TO DO:
In the material below, write out each line word for word and omit the pictures.

===============

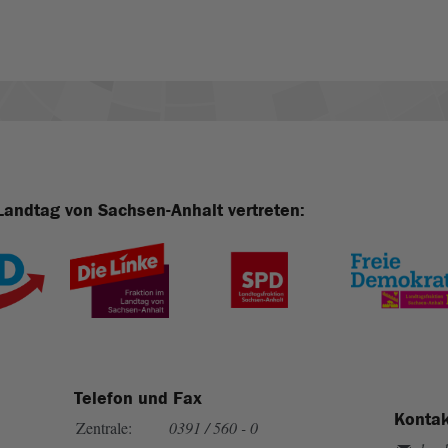
Landtag von Sachsen-Anhalt vertreten:
Telefon und Fax
Kontak
Zentrale:
0391 / 560 - 0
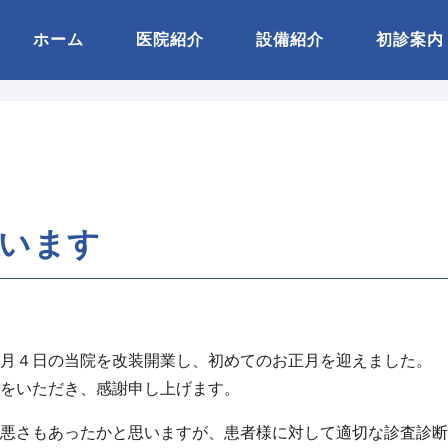
ホーム
医院紹介
設備紹介
初診案内
います
月４日の当院を改装開業し、初めてのお正月を迎えました。
をいただき、感謝申し上げます。
悪さもあったかと思いますが、患者様に対して適切な診査診断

===============

ANSWER TO THIS EXERCISE:
Landtag von Sachsen-Anhalt vertreten:
Telefon und Fax
Kontak
Zentrale:
0391 / 560 - 0
ホーム
医院紹介
設備紹介
初診案内
います
月４日の当院を改装開業し、初めてのお正月を迎えました。
をいただき、感謝申し上げます。
悪さもあったかと思いますが、患者様に対して適切な診査診断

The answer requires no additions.